◆ Your goal ◆
Without any pictures, restate the full set of records below exactly.

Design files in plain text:
*** Block opens ***
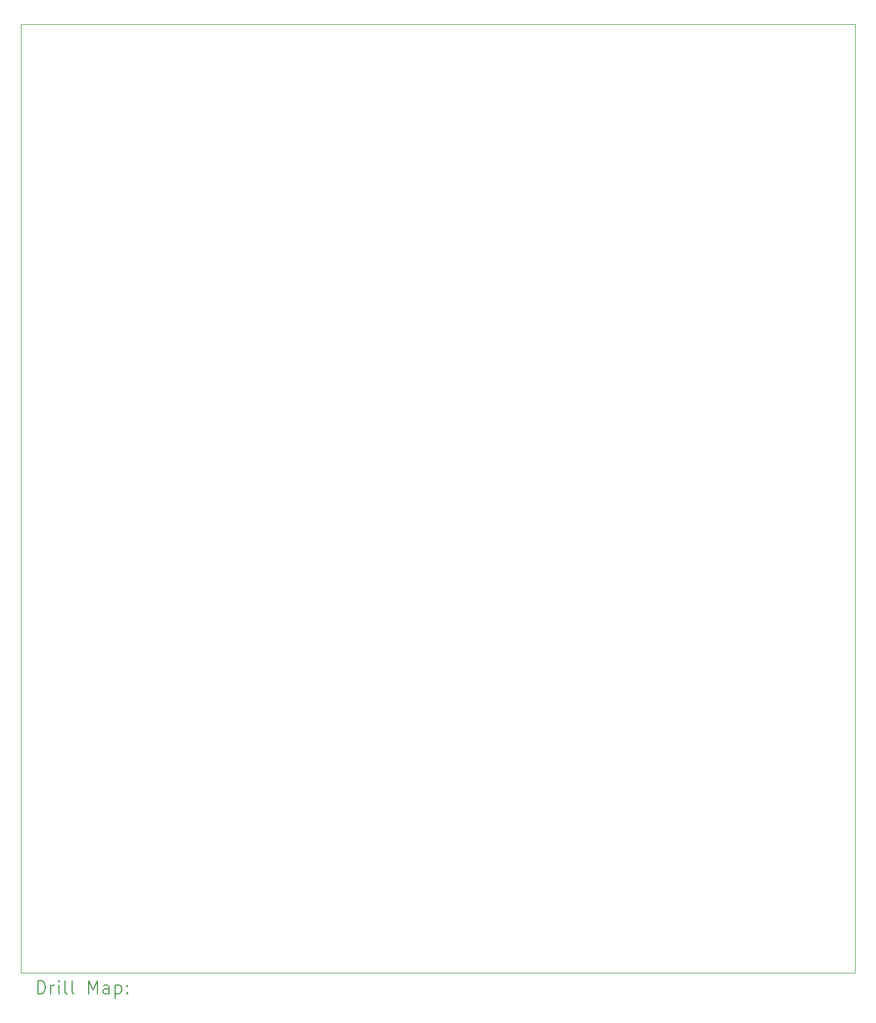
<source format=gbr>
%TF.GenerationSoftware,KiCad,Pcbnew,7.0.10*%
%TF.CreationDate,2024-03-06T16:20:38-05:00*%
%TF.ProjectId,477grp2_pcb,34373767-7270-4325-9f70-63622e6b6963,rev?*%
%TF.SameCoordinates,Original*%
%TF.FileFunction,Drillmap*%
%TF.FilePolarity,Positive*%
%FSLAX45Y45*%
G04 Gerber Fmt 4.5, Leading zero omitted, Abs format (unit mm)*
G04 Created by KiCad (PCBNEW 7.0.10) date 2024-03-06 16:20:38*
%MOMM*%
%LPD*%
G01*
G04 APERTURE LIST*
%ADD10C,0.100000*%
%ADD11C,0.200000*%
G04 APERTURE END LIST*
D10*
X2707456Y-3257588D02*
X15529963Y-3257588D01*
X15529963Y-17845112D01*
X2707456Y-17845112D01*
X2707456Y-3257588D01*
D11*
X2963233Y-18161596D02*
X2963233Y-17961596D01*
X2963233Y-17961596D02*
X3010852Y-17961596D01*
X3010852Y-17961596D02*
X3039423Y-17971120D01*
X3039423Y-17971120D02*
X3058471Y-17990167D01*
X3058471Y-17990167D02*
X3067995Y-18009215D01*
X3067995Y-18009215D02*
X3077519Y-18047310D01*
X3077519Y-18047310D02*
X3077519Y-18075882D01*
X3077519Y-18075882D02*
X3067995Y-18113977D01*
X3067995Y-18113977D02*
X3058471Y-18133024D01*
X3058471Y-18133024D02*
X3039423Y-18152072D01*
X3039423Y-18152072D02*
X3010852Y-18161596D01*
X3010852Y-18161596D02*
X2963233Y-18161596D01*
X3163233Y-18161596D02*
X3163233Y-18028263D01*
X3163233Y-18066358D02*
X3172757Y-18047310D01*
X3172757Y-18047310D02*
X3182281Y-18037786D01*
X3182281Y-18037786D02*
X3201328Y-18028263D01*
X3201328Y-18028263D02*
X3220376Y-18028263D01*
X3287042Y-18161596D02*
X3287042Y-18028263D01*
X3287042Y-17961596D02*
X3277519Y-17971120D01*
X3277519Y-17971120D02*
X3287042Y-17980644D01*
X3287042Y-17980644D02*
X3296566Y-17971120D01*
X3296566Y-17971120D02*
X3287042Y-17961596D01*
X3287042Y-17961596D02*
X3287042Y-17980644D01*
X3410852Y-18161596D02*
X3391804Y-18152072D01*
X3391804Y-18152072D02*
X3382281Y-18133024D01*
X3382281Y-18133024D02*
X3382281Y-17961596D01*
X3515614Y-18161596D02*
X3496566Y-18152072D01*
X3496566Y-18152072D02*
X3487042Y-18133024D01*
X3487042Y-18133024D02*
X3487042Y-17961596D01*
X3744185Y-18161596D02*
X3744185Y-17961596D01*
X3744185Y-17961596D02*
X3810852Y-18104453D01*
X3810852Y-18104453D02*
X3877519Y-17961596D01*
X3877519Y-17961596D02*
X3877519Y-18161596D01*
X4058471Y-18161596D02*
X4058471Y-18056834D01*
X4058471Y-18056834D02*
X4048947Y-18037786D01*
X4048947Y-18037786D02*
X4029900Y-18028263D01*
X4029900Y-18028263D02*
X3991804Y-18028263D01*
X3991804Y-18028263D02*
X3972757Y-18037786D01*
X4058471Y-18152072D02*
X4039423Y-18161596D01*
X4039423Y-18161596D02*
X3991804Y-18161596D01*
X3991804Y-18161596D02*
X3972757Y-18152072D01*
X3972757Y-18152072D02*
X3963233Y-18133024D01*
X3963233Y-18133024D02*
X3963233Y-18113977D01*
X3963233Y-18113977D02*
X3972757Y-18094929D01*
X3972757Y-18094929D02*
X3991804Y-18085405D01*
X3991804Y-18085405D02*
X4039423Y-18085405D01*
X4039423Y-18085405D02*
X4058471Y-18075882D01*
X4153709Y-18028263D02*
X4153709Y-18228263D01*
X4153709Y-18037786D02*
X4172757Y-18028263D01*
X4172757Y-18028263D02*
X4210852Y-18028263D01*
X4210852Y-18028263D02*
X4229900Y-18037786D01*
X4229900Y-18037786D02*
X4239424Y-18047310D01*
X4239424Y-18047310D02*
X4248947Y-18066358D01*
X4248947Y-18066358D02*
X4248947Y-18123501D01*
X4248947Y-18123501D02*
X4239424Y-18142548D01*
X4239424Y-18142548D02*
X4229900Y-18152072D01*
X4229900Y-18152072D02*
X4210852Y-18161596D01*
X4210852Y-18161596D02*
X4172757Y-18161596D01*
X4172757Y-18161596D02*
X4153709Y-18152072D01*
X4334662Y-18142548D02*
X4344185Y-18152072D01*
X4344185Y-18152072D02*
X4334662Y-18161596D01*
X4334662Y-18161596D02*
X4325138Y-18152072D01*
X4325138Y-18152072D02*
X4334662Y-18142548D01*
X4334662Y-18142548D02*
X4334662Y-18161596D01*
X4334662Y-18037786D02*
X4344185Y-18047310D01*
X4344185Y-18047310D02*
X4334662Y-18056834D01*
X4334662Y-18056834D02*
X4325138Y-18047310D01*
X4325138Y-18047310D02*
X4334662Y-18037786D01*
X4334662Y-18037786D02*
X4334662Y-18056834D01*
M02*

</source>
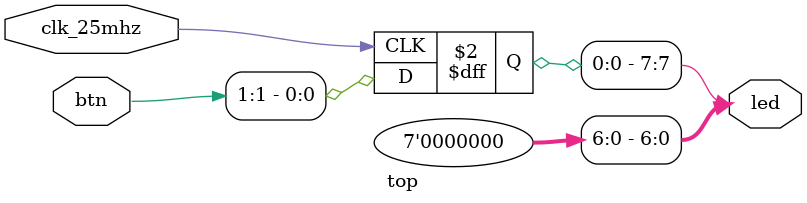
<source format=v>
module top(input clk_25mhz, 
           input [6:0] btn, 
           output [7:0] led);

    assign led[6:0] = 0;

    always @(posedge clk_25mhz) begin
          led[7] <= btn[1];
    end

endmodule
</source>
*** Block closes ***
◆ The completed task ◆
<source format=gbr>
%TF.GenerationSoftware,KiCad,Pcbnew,7.0.10*%
%TF.CreationDate,2024-03-06T16:20:38-05:00*%
%TF.ProjectId,477grp2_pcb,34373767-7270-4325-9f70-63622e6b6963,rev?*%
%TF.SameCoordinates,Original*%
%TF.FileFunction,Drillmap*%
%TF.FilePolarity,Positive*%
%FSLAX45Y45*%
G04 Gerber Fmt 4.5, Leading zero omitted, Abs format (unit mm)*
G04 Created by KiCad (PCBNEW 7.0.10) date 2024-03-06 16:20:38*
%MOMM*%
%LPD*%
G01*
G04 APERTURE LIST*
%ADD10C,0.100000*%
%ADD11C,0.200000*%
G04 APERTURE END LIST*
D10*
X2707456Y-3257588D02*
X15529963Y-3257588D01*
X15529963Y-17845112D01*
X2707456Y-17845112D01*
X2707456Y-3257588D01*
D11*
X2963233Y-18161596D02*
X2963233Y-17961596D01*
X2963233Y-17961596D02*
X3010852Y-17961596D01*
X3010852Y-17961596D02*
X3039423Y-17971120D01*
X3039423Y-17971120D02*
X3058471Y-17990167D01*
X3058471Y-17990167D02*
X3067995Y-18009215D01*
X3067995Y-18009215D02*
X3077519Y-18047310D01*
X3077519Y-18047310D02*
X3077519Y-18075882D01*
X3077519Y-18075882D02*
X3067995Y-18113977D01*
X3067995Y-18113977D02*
X3058471Y-18133024D01*
X3058471Y-18133024D02*
X3039423Y-18152072D01*
X3039423Y-18152072D02*
X3010852Y-18161596D01*
X3010852Y-18161596D02*
X2963233Y-18161596D01*
X3163233Y-18161596D02*
X3163233Y-18028263D01*
X3163233Y-18066358D02*
X3172757Y-18047310D01*
X3172757Y-18047310D02*
X3182281Y-18037786D01*
X3182281Y-18037786D02*
X3201328Y-18028263D01*
X3201328Y-18028263D02*
X3220376Y-18028263D01*
X3287042Y-18161596D02*
X3287042Y-18028263D01*
X3287042Y-17961596D02*
X3277519Y-17971120D01*
X3277519Y-17971120D02*
X3287042Y-17980644D01*
X3287042Y-17980644D02*
X3296566Y-17971120D01*
X3296566Y-17971120D02*
X3287042Y-17961596D01*
X3287042Y-17961596D02*
X3287042Y-17980644D01*
X3410852Y-18161596D02*
X3391804Y-18152072D01*
X3391804Y-18152072D02*
X3382281Y-18133024D01*
X3382281Y-18133024D02*
X3382281Y-17961596D01*
X3515614Y-18161596D02*
X3496566Y-18152072D01*
X3496566Y-18152072D02*
X3487042Y-18133024D01*
X3487042Y-18133024D02*
X3487042Y-17961596D01*
X3744185Y-18161596D02*
X3744185Y-17961596D01*
X3744185Y-17961596D02*
X3810852Y-18104453D01*
X3810852Y-18104453D02*
X3877519Y-17961596D01*
X3877519Y-17961596D02*
X3877519Y-18161596D01*
X4058471Y-18161596D02*
X4058471Y-18056834D01*
X4058471Y-18056834D02*
X4048947Y-18037786D01*
X4048947Y-18037786D02*
X4029900Y-18028263D01*
X4029900Y-18028263D02*
X3991804Y-18028263D01*
X3991804Y-18028263D02*
X3972757Y-18037786D01*
X4058471Y-18152072D02*
X4039423Y-18161596D01*
X4039423Y-18161596D02*
X3991804Y-18161596D01*
X3991804Y-18161596D02*
X3972757Y-18152072D01*
X3972757Y-18152072D02*
X3963233Y-18133024D01*
X3963233Y-18133024D02*
X3963233Y-18113977D01*
X3963233Y-18113977D02*
X3972757Y-18094929D01*
X3972757Y-18094929D02*
X3991804Y-18085405D01*
X3991804Y-18085405D02*
X4039423Y-18085405D01*
X4039423Y-18085405D02*
X4058471Y-18075882D01*
X4153709Y-18028263D02*
X4153709Y-18228263D01*
X4153709Y-18037786D02*
X4172757Y-18028263D01*
X4172757Y-18028263D02*
X4210852Y-18028263D01*
X4210852Y-18028263D02*
X4229900Y-18037786D01*
X4229900Y-18037786D02*
X4239424Y-18047310D01*
X4239424Y-18047310D02*
X4248947Y-18066358D01*
X4248947Y-18066358D02*
X4248947Y-18123501D01*
X4248947Y-18123501D02*
X4239424Y-18142548D01*
X4239424Y-18142548D02*
X4229900Y-18152072D01*
X4229900Y-18152072D02*
X4210852Y-18161596D01*
X4210852Y-18161596D02*
X4172757Y-18161596D01*
X4172757Y-18161596D02*
X4153709Y-18152072D01*
X4334662Y-18142548D02*
X4344185Y-18152072D01*
X4344185Y-18152072D02*
X4334662Y-18161596D01*
X4334662Y-18161596D02*
X4325138Y-18152072D01*
X4325138Y-18152072D02*
X4334662Y-18142548D01*
X4334662Y-18142548D02*
X4334662Y-18161596D01*
X4334662Y-18037786D02*
X4344185Y-18047310D01*
X4344185Y-18047310D02*
X4334662Y-18056834D01*
X4334662Y-18056834D02*
X4325138Y-18047310D01*
X4325138Y-18047310D02*
X4334662Y-18037786D01*
X4334662Y-18037786D02*
X4334662Y-18056834D01*
M02*

</source>
<source format=v>
module top(input clk_25mhz, 
           input [6:0] btn, 
           output [7:0] led);

    assign led[6:0] = 0;

    always @(posedge clk_25mhz) begin
          led[7] <= btn[1];
    end

endmodule
</source>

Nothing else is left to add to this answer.